» **TASK**: Using the records below, quote only the span that opens with the line containing "sitesine yaptığınız yorumunuzla" and closes with the line containing "Malatyalı Atletizm sporcusu", exactly and inclusively.

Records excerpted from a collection
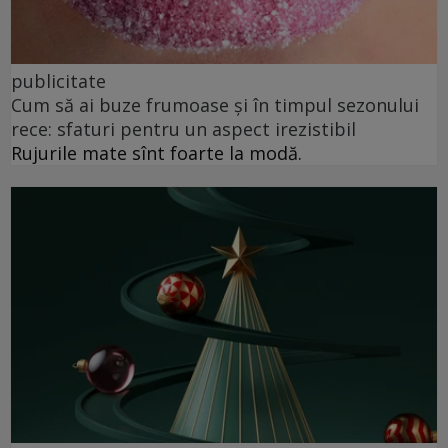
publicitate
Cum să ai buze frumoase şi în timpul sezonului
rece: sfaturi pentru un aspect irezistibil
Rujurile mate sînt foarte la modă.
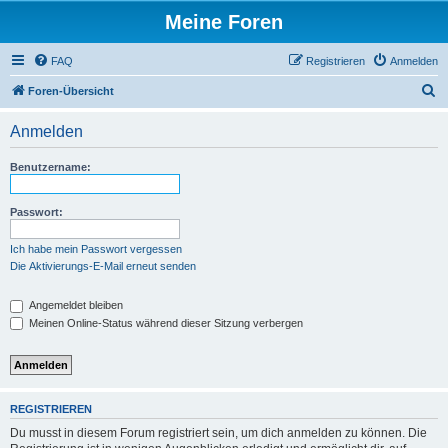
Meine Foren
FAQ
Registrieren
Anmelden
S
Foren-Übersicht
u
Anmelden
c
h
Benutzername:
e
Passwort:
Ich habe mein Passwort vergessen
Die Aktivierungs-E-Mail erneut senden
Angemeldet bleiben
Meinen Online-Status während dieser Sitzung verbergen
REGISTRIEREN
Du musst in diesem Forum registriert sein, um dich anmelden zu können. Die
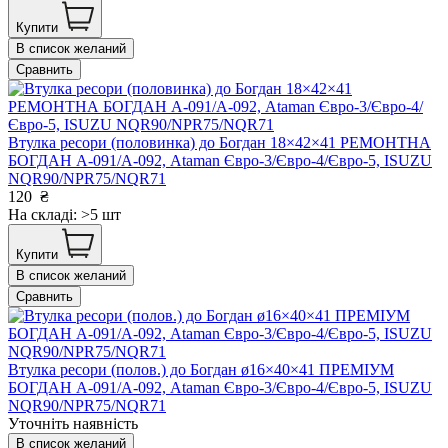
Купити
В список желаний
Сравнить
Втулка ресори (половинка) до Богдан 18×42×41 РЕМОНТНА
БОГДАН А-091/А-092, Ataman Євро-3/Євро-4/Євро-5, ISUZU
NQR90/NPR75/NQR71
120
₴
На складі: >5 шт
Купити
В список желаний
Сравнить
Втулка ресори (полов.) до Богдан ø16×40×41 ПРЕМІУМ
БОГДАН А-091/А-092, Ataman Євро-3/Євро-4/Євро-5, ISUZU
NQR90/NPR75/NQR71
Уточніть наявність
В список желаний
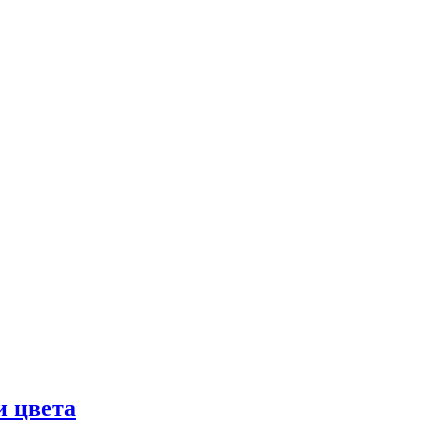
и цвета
==
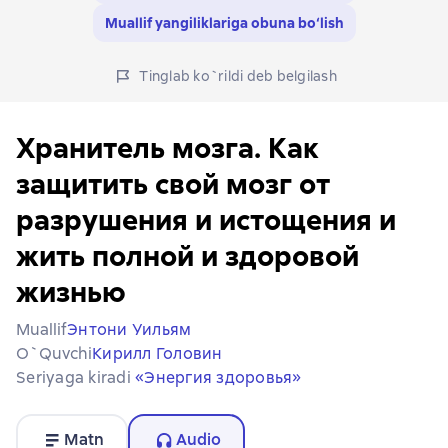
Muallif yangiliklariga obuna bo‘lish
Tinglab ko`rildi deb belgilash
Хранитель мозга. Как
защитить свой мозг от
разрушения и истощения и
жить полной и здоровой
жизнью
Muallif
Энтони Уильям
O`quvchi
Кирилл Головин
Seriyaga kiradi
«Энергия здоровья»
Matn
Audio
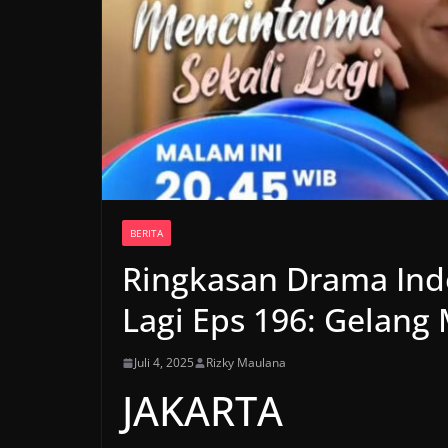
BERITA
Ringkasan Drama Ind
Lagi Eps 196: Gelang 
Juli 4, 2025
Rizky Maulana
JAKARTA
---
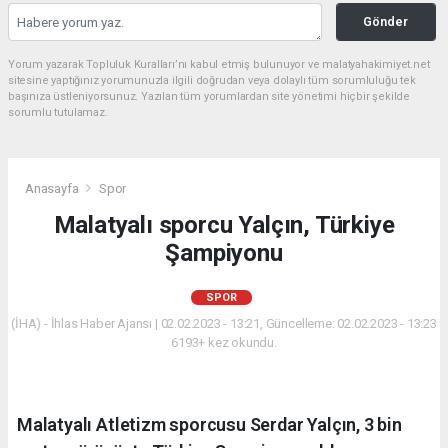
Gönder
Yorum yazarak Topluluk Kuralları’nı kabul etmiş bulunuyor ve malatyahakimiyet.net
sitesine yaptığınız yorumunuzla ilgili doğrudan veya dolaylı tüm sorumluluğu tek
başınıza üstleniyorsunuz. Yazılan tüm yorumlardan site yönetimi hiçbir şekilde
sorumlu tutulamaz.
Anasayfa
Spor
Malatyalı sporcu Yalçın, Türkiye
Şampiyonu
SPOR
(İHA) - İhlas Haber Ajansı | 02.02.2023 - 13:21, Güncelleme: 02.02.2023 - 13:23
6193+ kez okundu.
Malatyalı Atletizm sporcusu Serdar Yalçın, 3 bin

» **RESPONSE BELOW**:
sitesine yaptığınız yorumunuzla ilgili doğrudan veya dolaylı tüm sorumluluğu tek
başınıza üstleniyorsunuz. Yazılan tüm yorumlardan site yönetimi hiçbir şekilde
sorumlu tutulamaz.
Anasayfa
Spor
Malatyalı sporcu Yalçın, Türkiye
Şampiyonu
SPOR
(İHA) - İhlas Haber Ajansı | 02.02.2023 - 13:21, Güncelleme: 02.02.2023 - 13:23
6193+ kez okundu.
Malatyalı Atletizm sporcusu Serdar Yalçın, 3 bin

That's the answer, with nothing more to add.